I roll my eyes. “You guys are ridiculous.”
“I bet he has a Pinterest board full of inspirational quotes,” Hendrix says. “Live, Laugh, Love…Hockey.”
“Dance like nobody’s watching!” Kevin adds with a twirl.
“That’s it. I’m never trying to be helpful again.”
“No, no, please!” Beckett clasps his hands together. “Tell us more about how goals are like butterflies. Beautiful but fleeting.”
“I hate all of you.”
“That’s not very Zen of you, Master Griffin,” Owen says in a mock-serious tone. “Remember, hatred leads to the dark side.”
“That’s Star Wars !” I protest.
“Should we get you one of those little desktop calendars?” Sawyer wipes tears from his eyes. “Daily Griffin-spirations?”
“With pictures of fluffy kittens hanging from tree branches?” Hendrix adds. “Hang in there…probably.”
“I bet he has one of those meditation apps,” Tolliver says. “The ones that play rainforest sounds while someone whispers about finding your inner peace.”
I give him a hard stare. “For your information, I prefer ocean sounds.”
The guys lose it completely. Owen actually doubles over, clutching his stomach.
“I’m leaving now,” I announce, shouldering my bag.

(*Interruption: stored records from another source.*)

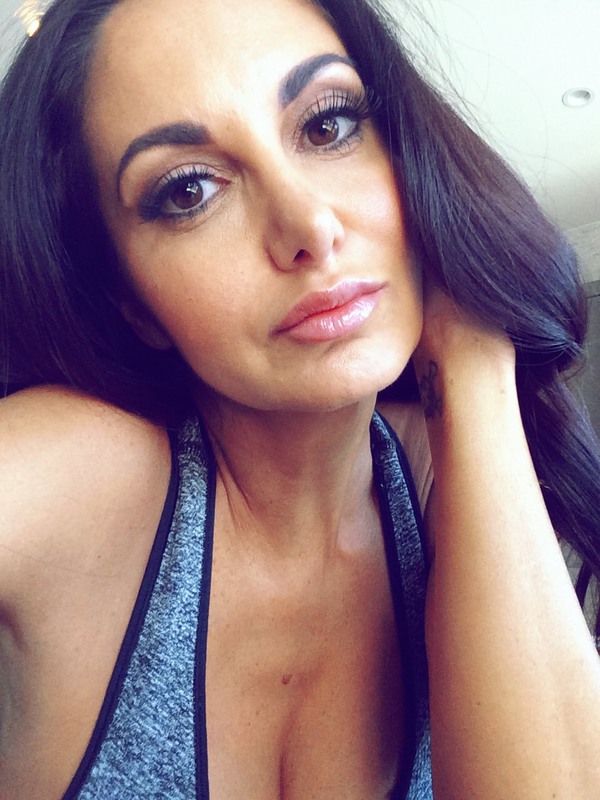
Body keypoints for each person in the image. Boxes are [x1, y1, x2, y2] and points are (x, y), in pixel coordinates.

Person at [0, 0, 599, 797]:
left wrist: (473, 357)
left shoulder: (447, 476)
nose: (310, 224)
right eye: (188, 190)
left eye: (327, 125)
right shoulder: (81, 476)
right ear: (131, 301)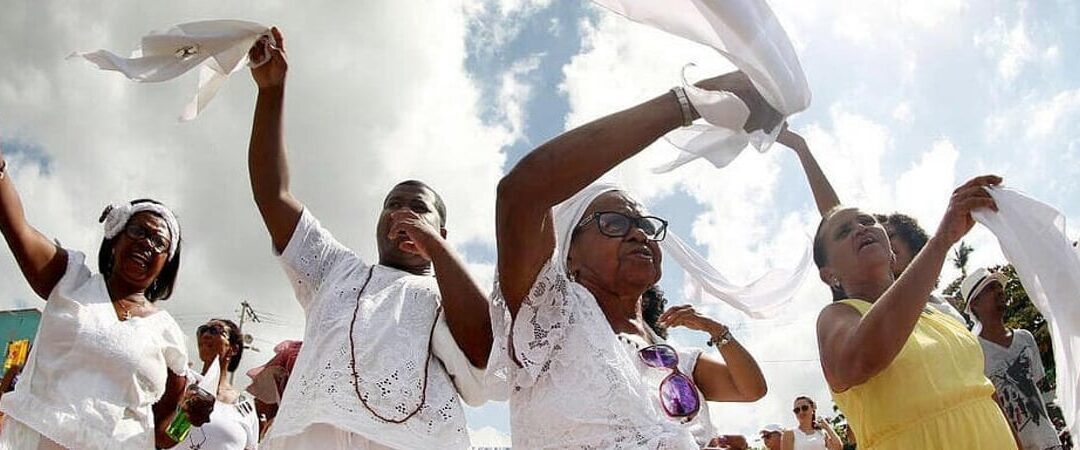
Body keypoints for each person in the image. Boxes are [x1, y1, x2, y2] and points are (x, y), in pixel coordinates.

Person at [493, 70, 774, 448]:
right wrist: (688, 102)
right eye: (613, 222)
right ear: (569, 253)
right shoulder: (550, 315)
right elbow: (522, 192)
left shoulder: (672, 354)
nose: (639, 233)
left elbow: (750, 389)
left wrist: (715, 331)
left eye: (644, 224)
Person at [246, 28, 492, 449]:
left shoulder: (444, 294)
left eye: (418, 208)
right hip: (309, 436)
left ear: (443, 234)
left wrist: (438, 251)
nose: (402, 213)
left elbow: (484, 356)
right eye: (392, 204)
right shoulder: (335, 269)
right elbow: (274, 196)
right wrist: (271, 91)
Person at [0, 140, 213, 449]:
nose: (146, 244)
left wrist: (189, 418)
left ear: (166, 263)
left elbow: (164, 437)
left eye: (159, 242)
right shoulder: (69, 279)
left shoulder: (168, 335)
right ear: (114, 237)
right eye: (138, 231)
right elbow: (17, 227)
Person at [813, 174, 1017, 449]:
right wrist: (942, 240)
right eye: (843, 232)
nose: (860, 229)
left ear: (892, 250)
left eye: (867, 221)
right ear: (830, 276)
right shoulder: (837, 317)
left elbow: (986, 392)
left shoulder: (939, 312)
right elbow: (862, 359)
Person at [779, 129, 964, 322]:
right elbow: (834, 215)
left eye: (889, 235)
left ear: (914, 246)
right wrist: (801, 148)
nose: (863, 231)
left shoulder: (943, 309)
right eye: (845, 231)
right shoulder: (859, 315)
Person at [963, 268, 1063, 450]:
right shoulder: (973, 352)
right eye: (991, 288)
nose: (1000, 291)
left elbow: (1038, 387)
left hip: (1049, 441)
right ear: (975, 303)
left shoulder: (1025, 338)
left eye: (999, 286)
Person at [181, 319, 259, 450]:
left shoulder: (245, 406)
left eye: (215, 330)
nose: (205, 335)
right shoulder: (184, 383)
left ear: (233, 348)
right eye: (202, 330)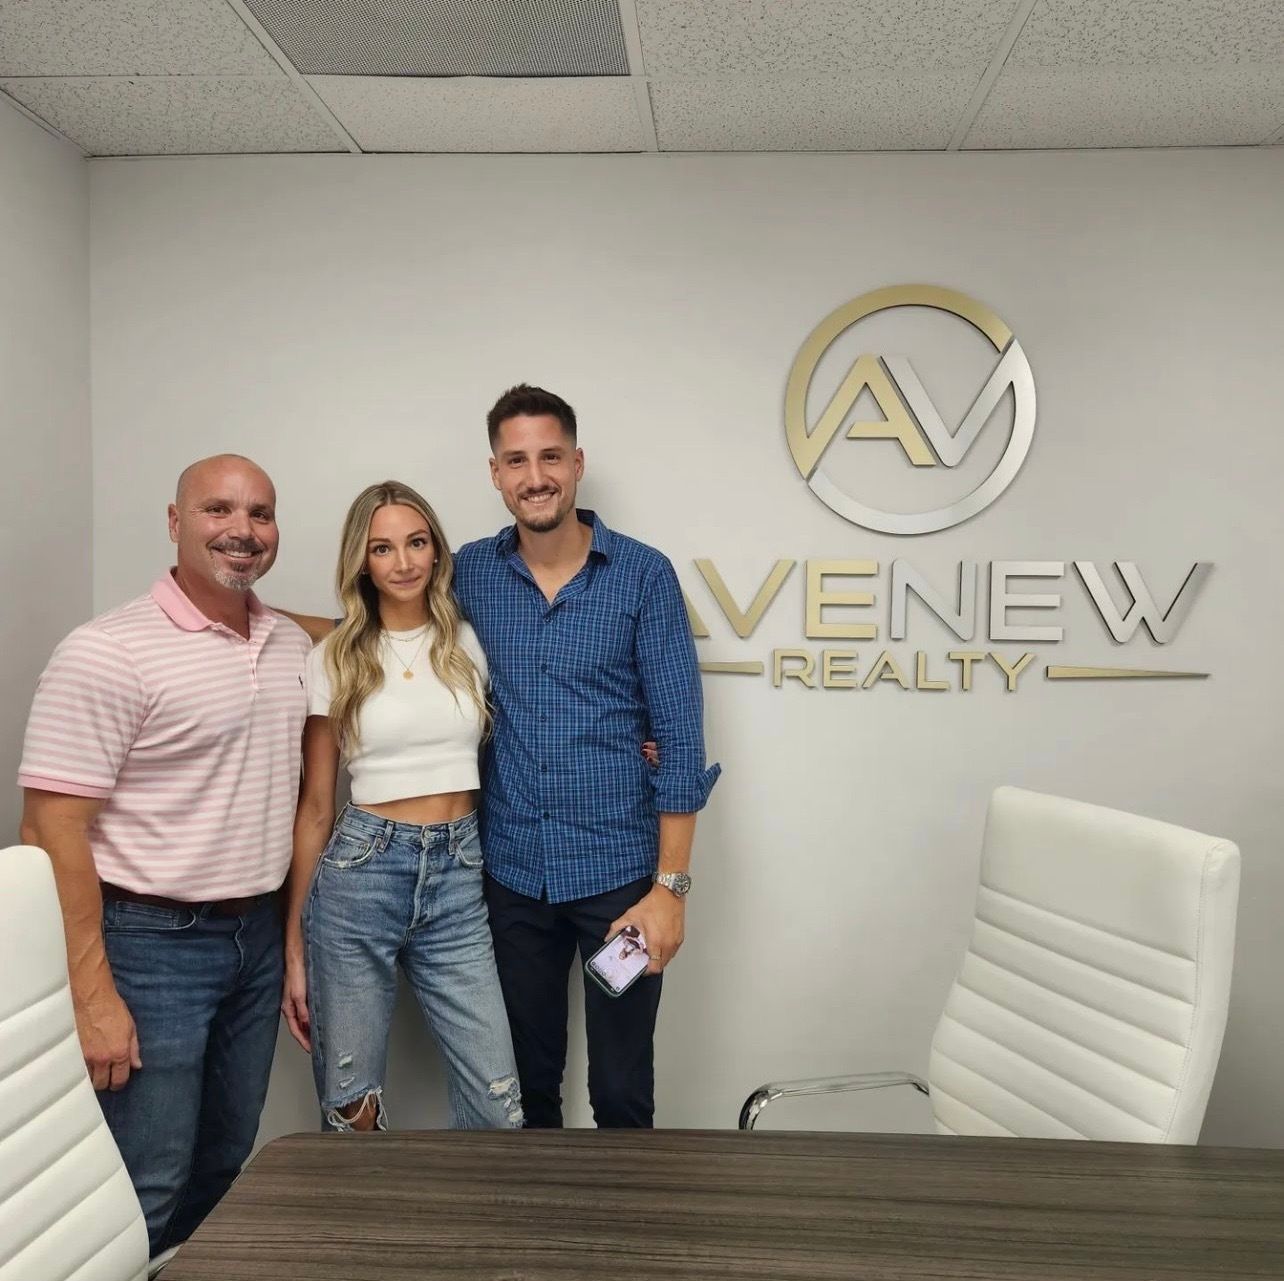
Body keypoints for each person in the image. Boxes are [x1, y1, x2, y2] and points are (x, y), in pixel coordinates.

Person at [17, 455, 311, 1260]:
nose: (242, 530)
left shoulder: (288, 642)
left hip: (253, 935)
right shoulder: (107, 651)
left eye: (261, 512)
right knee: (140, 1178)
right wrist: (90, 993)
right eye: (218, 509)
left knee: (224, 1161)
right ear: (175, 522)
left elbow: (366, 629)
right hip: (147, 945)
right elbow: (48, 829)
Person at [459, 383, 720, 1128]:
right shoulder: (468, 572)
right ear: (495, 472)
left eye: (549, 456)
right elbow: (380, 624)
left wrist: (670, 889)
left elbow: (678, 738)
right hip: (512, 879)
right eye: (516, 460)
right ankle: (538, 1238)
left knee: (621, 1089)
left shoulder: (643, 575)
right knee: (526, 1085)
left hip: (622, 886)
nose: (533, 475)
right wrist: (258, 617)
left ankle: (625, 1238)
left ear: (576, 463)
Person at [281, 480, 522, 1132]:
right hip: (362, 869)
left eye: (417, 542)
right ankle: (365, 1234)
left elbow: (542, 713)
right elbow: (316, 807)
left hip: (458, 871)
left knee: (500, 1109)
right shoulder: (334, 656)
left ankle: (475, 1234)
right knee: (353, 1107)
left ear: (437, 551)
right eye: (383, 548)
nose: (404, 561)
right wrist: (293, 943)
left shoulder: (469, 645)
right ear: (363, 560)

“Wait, wait,” Sawyer cries, barely able to speak without laughing. I need you to explain how life is like a box of chocolates.”
“You never know what you’re gonna get!” the rest of the guys all chorus after me as I head for the door.
“Keep calm and Griffin on!” Beckett calls out.
Owen adds, “When you get home, don’t forget to meditate and align your chakras.”
“I’m about to align your chakras,” I snap.
This sets them off again, and I leave to a chorus of “Namaste!” and “May the Force be with you!” following me out the door.